Copy each line of the entries that contains the word "zeleni".

[Extracted page text data]
--- START ---
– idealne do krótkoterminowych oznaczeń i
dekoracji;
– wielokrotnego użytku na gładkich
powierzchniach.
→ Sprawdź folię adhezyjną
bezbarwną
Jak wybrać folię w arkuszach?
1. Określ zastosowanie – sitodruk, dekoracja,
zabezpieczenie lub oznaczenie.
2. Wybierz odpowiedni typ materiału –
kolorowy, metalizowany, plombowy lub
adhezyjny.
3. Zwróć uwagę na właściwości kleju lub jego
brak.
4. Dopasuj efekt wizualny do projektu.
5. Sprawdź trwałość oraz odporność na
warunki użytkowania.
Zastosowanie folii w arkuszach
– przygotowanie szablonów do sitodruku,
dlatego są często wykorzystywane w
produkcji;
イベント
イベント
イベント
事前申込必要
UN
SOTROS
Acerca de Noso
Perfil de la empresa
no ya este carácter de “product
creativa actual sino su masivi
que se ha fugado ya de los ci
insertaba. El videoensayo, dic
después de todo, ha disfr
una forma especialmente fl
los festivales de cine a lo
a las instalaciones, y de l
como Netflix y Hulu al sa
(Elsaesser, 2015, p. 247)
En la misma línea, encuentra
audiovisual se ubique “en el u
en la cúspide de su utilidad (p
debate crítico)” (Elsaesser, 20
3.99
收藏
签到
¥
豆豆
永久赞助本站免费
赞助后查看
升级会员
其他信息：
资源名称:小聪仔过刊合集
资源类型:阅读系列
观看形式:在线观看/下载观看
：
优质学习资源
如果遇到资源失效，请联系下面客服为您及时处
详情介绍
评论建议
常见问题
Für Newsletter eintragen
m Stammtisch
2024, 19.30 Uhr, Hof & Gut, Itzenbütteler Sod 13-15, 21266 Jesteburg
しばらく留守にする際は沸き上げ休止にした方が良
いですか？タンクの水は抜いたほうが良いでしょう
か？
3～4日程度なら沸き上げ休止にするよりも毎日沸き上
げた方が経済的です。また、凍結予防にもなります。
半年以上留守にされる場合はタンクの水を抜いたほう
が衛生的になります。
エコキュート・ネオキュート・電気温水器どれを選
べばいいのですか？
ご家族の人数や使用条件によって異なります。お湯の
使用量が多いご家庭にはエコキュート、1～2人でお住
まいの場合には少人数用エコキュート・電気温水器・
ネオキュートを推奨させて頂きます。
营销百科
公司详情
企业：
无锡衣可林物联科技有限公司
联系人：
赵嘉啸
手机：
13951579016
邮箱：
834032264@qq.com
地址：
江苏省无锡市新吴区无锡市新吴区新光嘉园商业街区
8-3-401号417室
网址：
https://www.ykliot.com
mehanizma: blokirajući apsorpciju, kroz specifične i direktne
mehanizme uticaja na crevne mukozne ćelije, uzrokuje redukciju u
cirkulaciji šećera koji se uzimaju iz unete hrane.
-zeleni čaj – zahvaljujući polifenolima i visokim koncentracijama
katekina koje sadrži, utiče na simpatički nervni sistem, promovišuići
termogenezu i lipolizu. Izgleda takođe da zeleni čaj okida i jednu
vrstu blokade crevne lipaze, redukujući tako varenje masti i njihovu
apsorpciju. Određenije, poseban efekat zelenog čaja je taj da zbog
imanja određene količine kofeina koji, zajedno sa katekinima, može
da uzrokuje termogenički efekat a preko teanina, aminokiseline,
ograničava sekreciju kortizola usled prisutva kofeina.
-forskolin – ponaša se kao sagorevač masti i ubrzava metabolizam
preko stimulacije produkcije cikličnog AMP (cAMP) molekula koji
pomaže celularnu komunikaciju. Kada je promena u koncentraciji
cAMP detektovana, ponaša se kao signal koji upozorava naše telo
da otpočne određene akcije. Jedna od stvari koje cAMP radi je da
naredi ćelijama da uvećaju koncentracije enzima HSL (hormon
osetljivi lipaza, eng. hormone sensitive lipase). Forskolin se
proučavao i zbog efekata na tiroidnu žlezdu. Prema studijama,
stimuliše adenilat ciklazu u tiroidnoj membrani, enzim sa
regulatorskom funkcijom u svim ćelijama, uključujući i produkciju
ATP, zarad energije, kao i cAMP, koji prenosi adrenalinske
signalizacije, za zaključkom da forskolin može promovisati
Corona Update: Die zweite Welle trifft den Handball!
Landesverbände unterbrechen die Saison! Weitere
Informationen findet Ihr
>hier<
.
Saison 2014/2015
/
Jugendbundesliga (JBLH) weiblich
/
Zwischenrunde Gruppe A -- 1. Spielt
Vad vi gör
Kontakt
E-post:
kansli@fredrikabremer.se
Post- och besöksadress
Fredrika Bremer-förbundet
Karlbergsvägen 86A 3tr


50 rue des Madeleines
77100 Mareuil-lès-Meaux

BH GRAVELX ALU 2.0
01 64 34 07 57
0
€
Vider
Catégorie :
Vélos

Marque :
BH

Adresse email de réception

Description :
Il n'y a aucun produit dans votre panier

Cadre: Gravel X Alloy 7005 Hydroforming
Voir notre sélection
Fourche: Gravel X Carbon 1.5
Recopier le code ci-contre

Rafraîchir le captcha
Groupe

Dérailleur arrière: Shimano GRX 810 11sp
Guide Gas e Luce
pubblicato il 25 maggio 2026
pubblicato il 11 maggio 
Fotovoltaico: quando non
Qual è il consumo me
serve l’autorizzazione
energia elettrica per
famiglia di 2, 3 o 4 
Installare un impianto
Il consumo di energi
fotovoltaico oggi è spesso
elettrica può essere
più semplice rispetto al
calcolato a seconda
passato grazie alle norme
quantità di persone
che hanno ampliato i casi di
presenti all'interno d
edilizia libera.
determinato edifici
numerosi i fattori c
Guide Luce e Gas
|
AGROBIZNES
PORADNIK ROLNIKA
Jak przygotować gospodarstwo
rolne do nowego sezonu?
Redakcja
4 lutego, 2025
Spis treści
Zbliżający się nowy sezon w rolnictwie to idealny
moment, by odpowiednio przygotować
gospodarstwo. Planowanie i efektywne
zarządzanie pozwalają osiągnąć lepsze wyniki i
--- END ---
WORKED SOLUTION:
-zeleni čaj – zahvaljujući polifenolima i visokim koncentracijama
termogenezu i lipolizu. Izgleda takođe da zeleni čaj okida i jednu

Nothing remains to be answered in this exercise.